The analysis of the full-bridge inverter with resistive-load can be carried-out on similar lines of half-bridge inverter with resistive-load. Hence all equations of half-bridge are valid with $E_{\mathrm{dc}} / 2$ replaced by $E_{\mathrm{dc}}$ .

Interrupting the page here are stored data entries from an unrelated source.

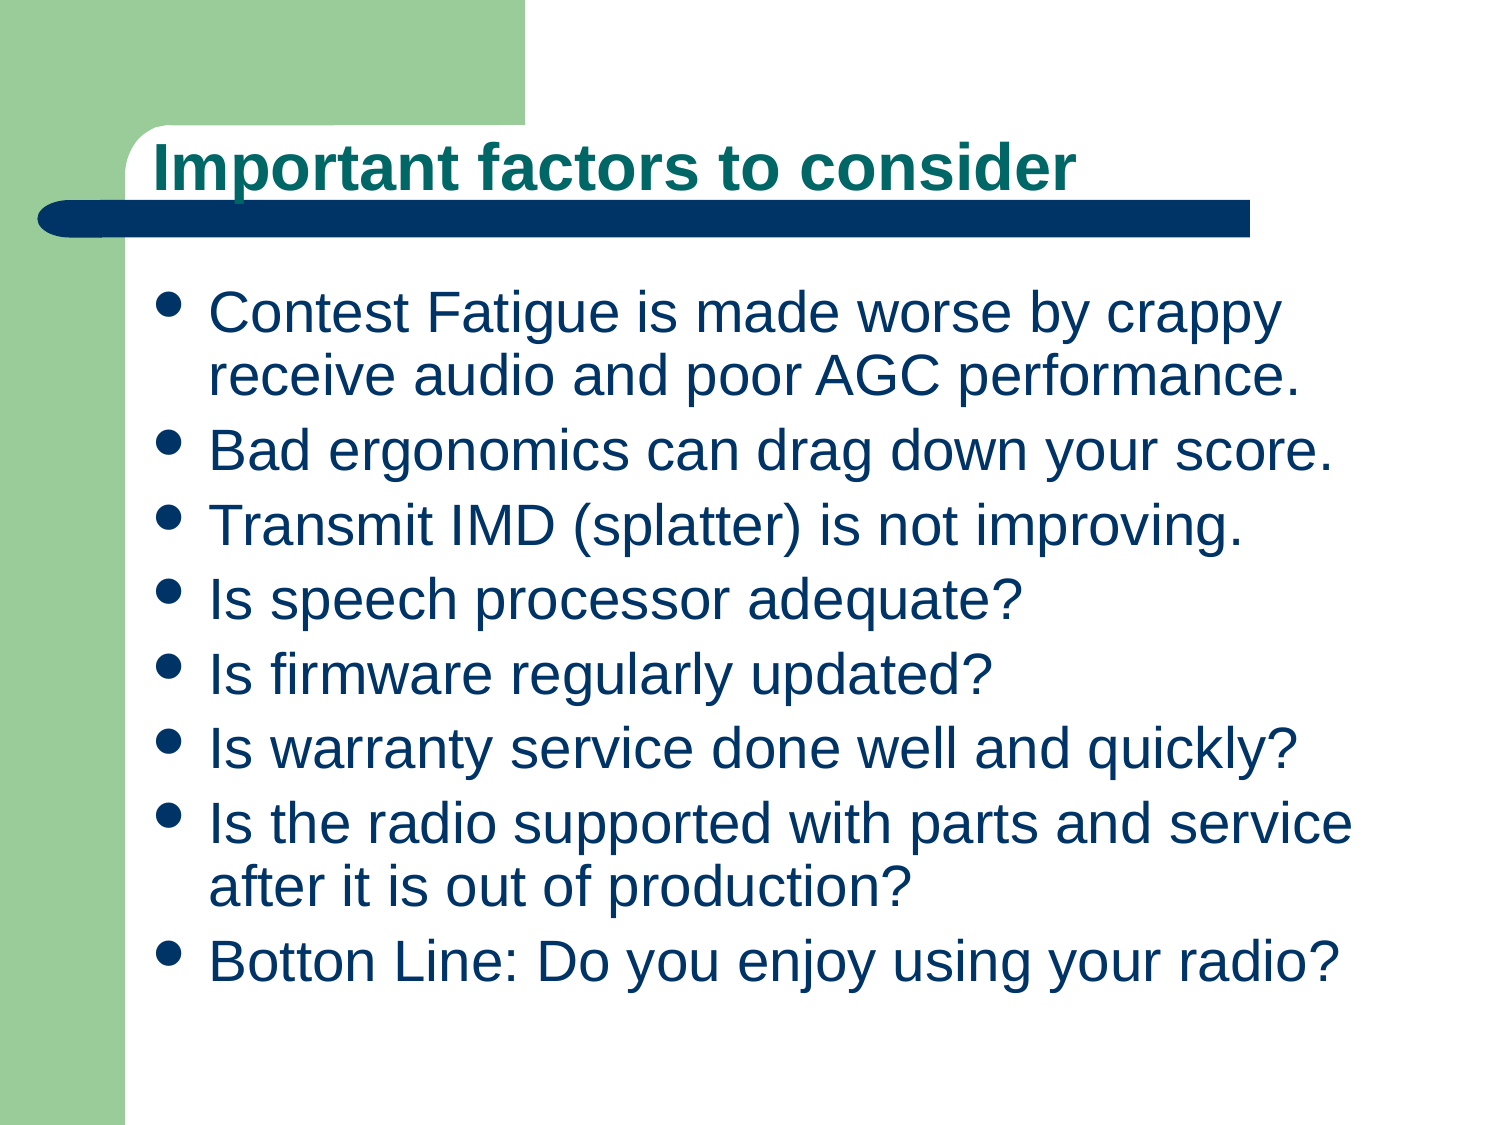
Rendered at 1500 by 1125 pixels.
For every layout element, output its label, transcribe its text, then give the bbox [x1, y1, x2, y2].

list Contest Fatigue is made worse by crappy receive audio and poor AGC performance. Bad ergonomics can drag down your score. Transmit IMD (splatter) is not improving. Is speech processor adequate? Is firmware regularly updated? Is warranty service done well and quickly? Is the radio supported with parts and service after it is out of production? Botton Line: Do you enjoy using your radio? [137, 274, 1400, 1063]
title Important factors to consider [137, 124, 1438, 213]
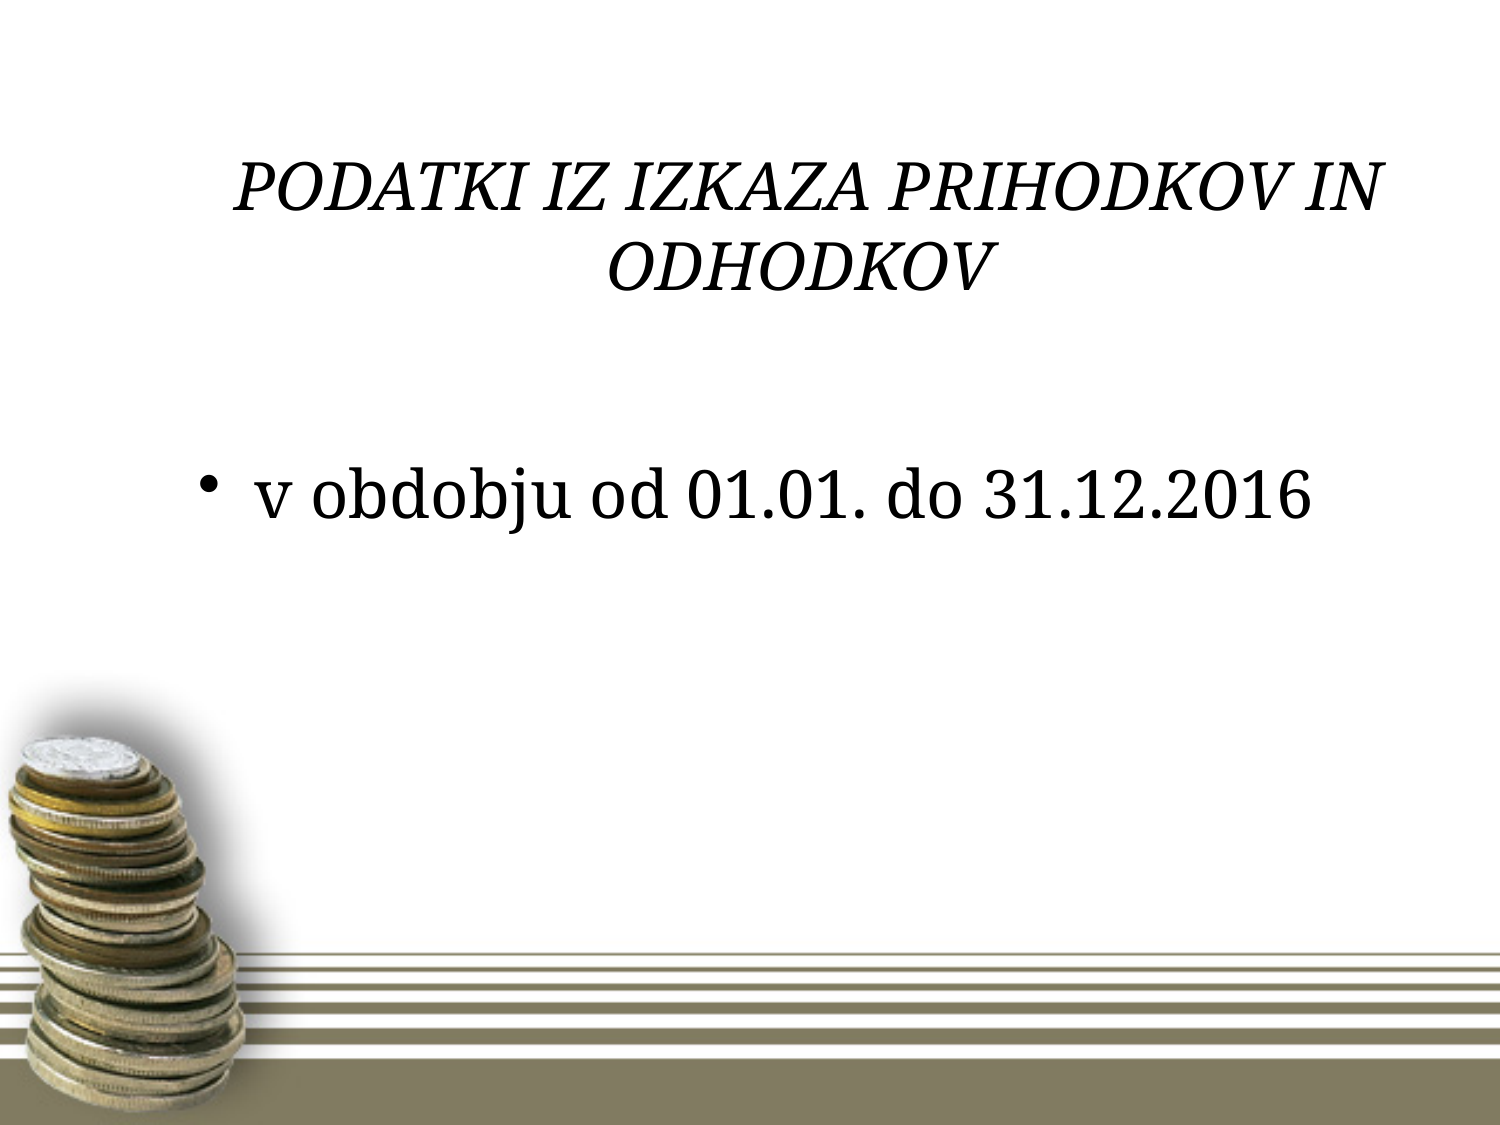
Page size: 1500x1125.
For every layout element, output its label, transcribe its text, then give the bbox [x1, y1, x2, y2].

list v obdobju od 01.01. do 31.12.2016 [183, 444, 1462, 544]
picture [0, 0, 1500, 1125]
title PODATKI IZ IZKAZA PRIHODKOV IN ODHODKOV [171, 90, 1447, 278]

(i) RMS output voltage, $E_{0(\mathrm{rms})}=E_{\mathrm{dc}}$

(ii) Fourier series, $e_{0(\omega t)}=\sum_{n=1,3,5, \ldots}^{\infty} \frac{4 E_{\mathrm{dc}}}{n \pi} \sin (n \omega t)$

(iii) Fundamental output voltage, $E_{0(\text { fund })}=\frac{2 \sqrt{2}}{\pi} \cdot E_{\mathrm{dc}}$

(iv) $n^{\text { th }}$ harmonic voltage: $E_{0}(n)=\frac{E_{0 \text { (fund) }}}{n}$

(v) Transistor (switch) ratings: $V_{\mathrm{CE}_{0}} \geq E_{\mathrm{dc}}, I_{T(\mathrm{av})}=\frac{E_{\mathrm{dc}}}{2 R}$

$$I_{T(\mathrm{rms})}=\frac{E_{\mathrm{dc}}}{\sqrt{2} R}, I_{T(\text { peak })}=\frac{E_{\mathrm{dc}}}{R}$$